New research by the Solar trade Association (STA) reveals Scottish and English councils in race to the top on new homes policy
The STA has published new research on local authority building standards, revealing which have made efforts to go above national standards. In January this year the STA issued Freedom of Information (FOI) requests to every local authority in the UK. Analysis of the responses reveal over half (51%) of all local authorities have implemented standards that go above national requirements with more than one in every six of these local authorities (17%) setting policies which the STA considers to be ‘Leading’.
STA Chief Executive Chris Hewett said: “Good local new-build policies have played a vital role in the pushing housing developers to build greener homes. Our members are installing more solar roofs in those parts of the country where local authorities are taking climate change more seriously. The regulation of building standards is a particularly important area in which local administrations have powers to determine higher, more stringent requirements than those set out at national level and can act to improve said standards without financial constraint. We applaud the local authorities that have established higher standards and the vital contribution they are making in the drive towards net zero greenhouse gas emissions by 2050.”
The built environment contributes to approximately 40% of the UK’s emissions share with energy use in homes accounting for about 14% alone. The Government last week published a consultation on the Future Homes Standard, which puts forward proposals that would lead to over 30% reductions in carbon emissions for new dwellings by utilising low-carbon energy technologies such as solar. Some concern has been raised regarding whether these proposals will limit the ability for local authorities to set higher standards in the future.

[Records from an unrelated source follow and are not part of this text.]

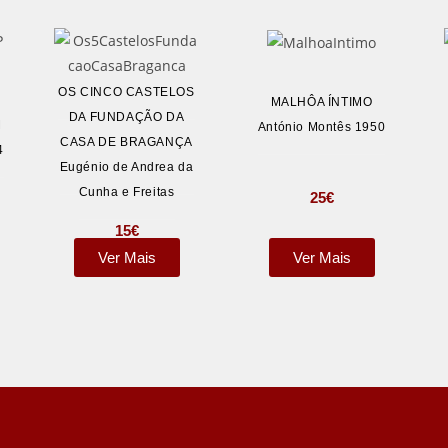
OS CINCO CASTELOS
MALHÔA ÍNTIMO
DA FUNDAÇÃO DA
M
António Montês 1950
CASA DE BRAGANÇA
4
Eugénio de Andrea da
Cunha e Freitas
25
€
15
€
Ver Mais
Ver Mais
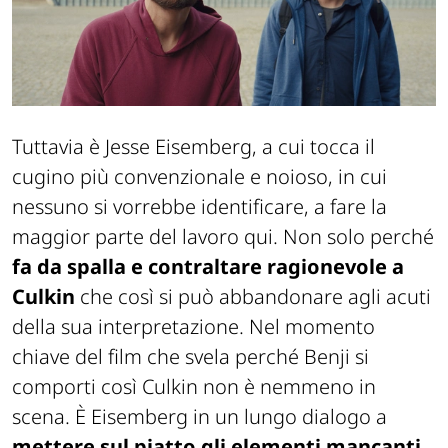
Tuttavia è Jesse Eisemberg, a cui tocca il
cugino più convenzionale e noioso, in cui
nessuno si vorrebbe identificare, a fare la
maggior parte del lavoro qui. Non solo perché
fa da spalla e contraltare ragionevole a
Culkin
che così si può abbandonare agli acuti
della sua interpretazione. Nel momento
chiave del film che svela perché Benji si
comporti così Culkin non è nemmeno in
scena. È Eisemberg in un lungo dialogo a
mettere sul piatto gli elementi mancanti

UK100 Director Polly Billington said: “The Government is proposing to limit the ability of local authorities to help the UK meet its net zero target by setting national standards as a ceiling when they should be a floor. Many of our members, including Milton Keynes, Bristol and East Dunbartonshire, have set building regulations and planning guidance to drive higher standards for new homes, making homes more affordable to run as well as reducing the contribution to climate change. The fact that more than 50% of local authorities already exceed national standards demonstrates the ambition of local leaders, which should be supported by national government.”
Milton Keynes is identified as having one of the most progressive policies among local authorities. Their local plan, which was adopted in March 2019, sets out four key requirements:
1. Implement the Energy Hierarchy within the design of new buildings by prioritising fabric first, passive design and landscaping measures to minimise energy demand for heating, lighting and cooling.
2. Review the opportunities to provide energy storage and demand management so as to tie in with local and national energy security priorities.
3. The design of buildings and the wider built environment is resilient to the ongoing and predicted impacts of climate change.
4. Development proposals for 11 or more dwellings and non-residential development with a floor space of 1,000 sq.m or more will be required to submit an Energy and Climate Statement
The Energy and Climate Statement requires developers to set out how their proposals will achieve a 19% carbon reduction improvement as required under national planning policy, and provide on-site renewable energy generation, or connection to a renewable or low carbon community energy scheme, that contributes to a further 20% reduction in the residual carbon emissions.
The Greater London Authority’s unique powers has enabled the city to drive leading policy in the form of the London Plan, which sets the strategic framework for planning policy across the Capital.
A statement from the Office of the Mayor of London notes: “London has a strong track record in climate leadership and taking ambitious actions to reduce our carbon impacts, a key part of this has been our continued commitment to reducing the carbon associated with development through the London Plan. These policies set a clear pathway to zero which is why we introduced the zero carbon homes standard in October 2016 despite there not being an equivalent policy at the national level. Strong support from stakeholders has been a vital part of the policy’s adoption.”
Scottish local authorities continue to edge their English counterparts owing to higher national standards established by the Scottish Government. These higher standards have not affected housebuilding levels in Scotland, with steady development of more than 15,000 homes a year for the last four years running. Anecdotal evidence provided by STA Scotland members indicates that more that 80% of new dwellings in Scotland are now built with solar.